Besides, the kind of OC we'd get if we tried would have to be either really dumb or really desperate to take a job in a regime that's one step away from the chopping block.  Either way it wouldn't be an improvement.  "But Tom O'Brien could do it," you might say.  TOB was supposed to come onboard and fix London's game management.  Any day now.  TOB is a former Marine, which is to say, chain of command is everything, and I doubt he's given London much unsolicited advice.

So it's got to be the same staff, and London will sink or swim with them.  Eight wins needs to be the barest minimum.  You showed no progress this year; in fact you regressed miserably.  Therefore it needs to be made up next year.  What I'm afraid of is that we'll win six or seven games, go to some fourth-rate bowl, and Craig Littlepage will call it a joyous occasion and extend the whole staff in the name of Making Progress.  Dave Leitao did not even get a fifth year, so why London should get a sixth unless he takes the team to a really, really nice bowl is beyond me.  And in point of fact, October really ought to be the drop-dead date for progress.  If we're sitting at 3-3, or 2-4, or what have you, then London ought to go right then and there and TOB named the interim head coach.  Literally the only argument I've ever heard against this approach is "we've never done it that way, it's not the Virginia way," whatever the Virginia way is, and that argument is a pile of bullshit seven feet high.

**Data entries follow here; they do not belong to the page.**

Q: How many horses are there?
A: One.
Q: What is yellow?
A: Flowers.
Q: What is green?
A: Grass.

I don't think Littlepage will have the guts to do it, though, which is why the countdown clock goes til Thanksgiving weekend.  But as long as we're talking succession, here's some more things I don't want to see out of the next staff:

-- Any holdovers.  At all.  Fresh start.  There was much concern last time whether Anthony Poindexter would be retained.  Hopefully not this time; nobody from a 2-10 staff is so damn important they can't be replaced.  He's a great recruiter; fine.  He's not the only one in the world.

-- Whatever the conventional wisdom says.  I've come to decide that the conventional message board wisdom is really, really dumb.  The CW wanted Mike London ("it HAS to be London" was a phrase I saw more than once), it wanted Tubby Smith and was furious (for varying lengths of time, given the individual) about Tony Bennett, it wanted a "hyper-aggressive" defensive coordinator to replace Jim Reid, it thought Phillip Sims would march right in and take over at quarterback and that would fix everything, it thought Keith Payne was going to make everyone forget about Tiki Barber, it thinks a lot of things and most of them turn out wrong.  If the CW wants Pete Lembo, I want Dave Clawson.  If the CW wants a MAC coach, I want a coordinator.  If the CW wants Nick Saban, I want Greg Robinson.

-- Anyone previously connected with Virginia.  When I say fresh start, I'm not kidding.  Nothing against Virginia alums Tenuta, O'Brien, Poindexter, and Hagans.  The latter two, though, have not proven themselves; they're just here because we like them.  Hagans, in my opinion, has done an absolutely brutal job as receivers coach.  Let's find some coaches who have proven themselves at other stops for once.  Tenuta and TOB, at least, have a resume and were last here long enough ago that almost everything has changed.  I'd still rather, when it's time to build the next staff, have it full of people who aren't stuck in our own rut.  I don't want any of that voice on the staff.

Mostly, though, I'm just looking forward to seeing a new-coach press conference in which a different face shows up behind the podium and promises better days or at least some on-field discipline.  And then maybe even deliver them.  London's promises ring hollow as a drum these days.